И всё же сон так живо напомнил ей её изумительное путешествие из Рима в Москву, что хотелось вновь перебирать в сердце дни того путешествия, подобные отборным жемчужинам в роскошном саженье[105].
Тридцать два года тому назад она родилась в Константинополе при дворе императора Константина Драгеза. Её отцом был младший брат императора — Фома Палеолог, а матерью — Екатерина, дочь морейского деспота Захария. При крещении она была названа Зоей, в честь памфилийской мученицы, и под этим именем прожила до тех пор, покуда суровый рок не забросил её из Византии в Италию. Детство её прошло в окружении двух любящих и заботливых братьев, Андрея и Мануила, а старшая сестра Елена ещё за два года до появления Зои на свет была выдана за короля Боснии серба Лазаря. Братьев она обожала, а отца недолюбливала. Фома, как видно, к тому времени охладел к своей жене, постоянно бывал груб с нею и стремился проводить время подальше от неё.
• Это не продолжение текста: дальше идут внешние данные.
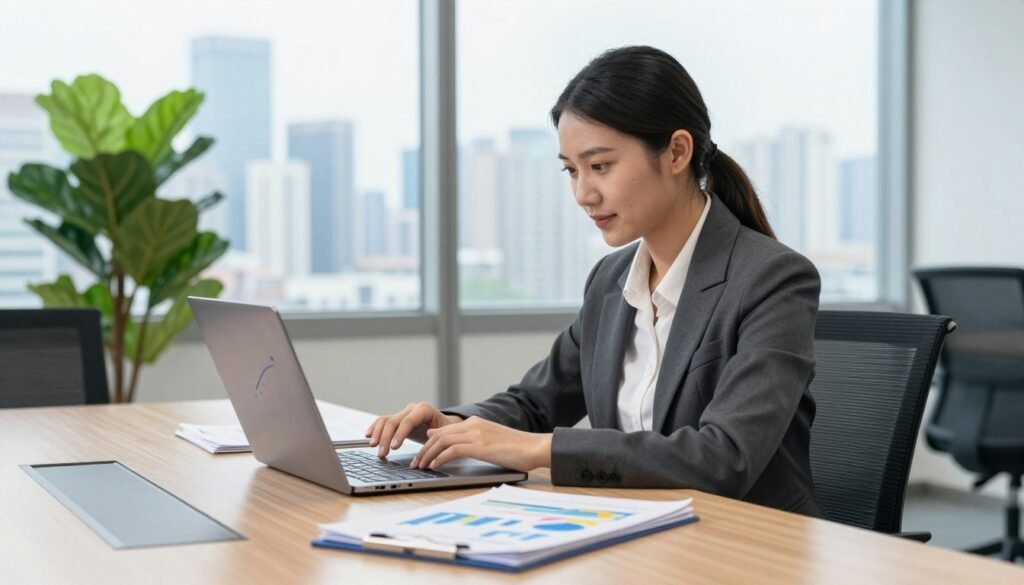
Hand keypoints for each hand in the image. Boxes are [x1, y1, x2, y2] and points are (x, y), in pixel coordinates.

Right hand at [365, 402, 461, 457]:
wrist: (446, 427)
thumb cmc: (448, 431)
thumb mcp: (446, 434)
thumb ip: (439, 435)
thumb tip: (429, 438)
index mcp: (424, 410)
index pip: (408, 420)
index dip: (400, 433)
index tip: (395, 447)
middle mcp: (412, 409)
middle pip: (394, 421)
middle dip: (386, 438)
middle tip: (383, 453)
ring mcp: (403, 413)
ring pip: (385, 420)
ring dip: (377, 434)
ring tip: (374, 447)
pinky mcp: (398, 420)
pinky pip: (383, 422)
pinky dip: (374, 428)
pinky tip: (368, 436)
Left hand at [410, 416, 551, 471]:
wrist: (535, 447)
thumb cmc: (517, 449)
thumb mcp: (492, 442)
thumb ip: (474, 441)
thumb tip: (455, 449)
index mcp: (476, 423)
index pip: (445, 430)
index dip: (430, 443)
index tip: (422, 454)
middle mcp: (473, 425)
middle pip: (439, 435)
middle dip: (424, 450)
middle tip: (416, 463)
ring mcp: (476, 434)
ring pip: (442, 441)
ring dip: (428, 455)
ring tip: (421, 467)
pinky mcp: (480, 445)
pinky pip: (452, 450)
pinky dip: (440, 458)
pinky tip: (435, 467)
В возрасте пяти лет Зое довелось испытать все ужасы падения Византии, несчастную войну с турками, гибель дяди — императора Константина, павшего при обороне Константинополя. Фома перевёз семью на Пелопоннес, и мама часто говаривала, что он чуть было не сбежал туда один, чуть не оставил их на милость завоевателей. Спасло вмешательство дяди Дмитрия, среднего из братьев Палеологов, а не то быть бы Зое в гареме у султана. Переселившись в Морею, Фома очень быстро лишил своего тестя престола и сам сделался морейским деспотом. Бедный дедушка Захарий вскоре после этого умер, а Зоя только-только успела полюбить его.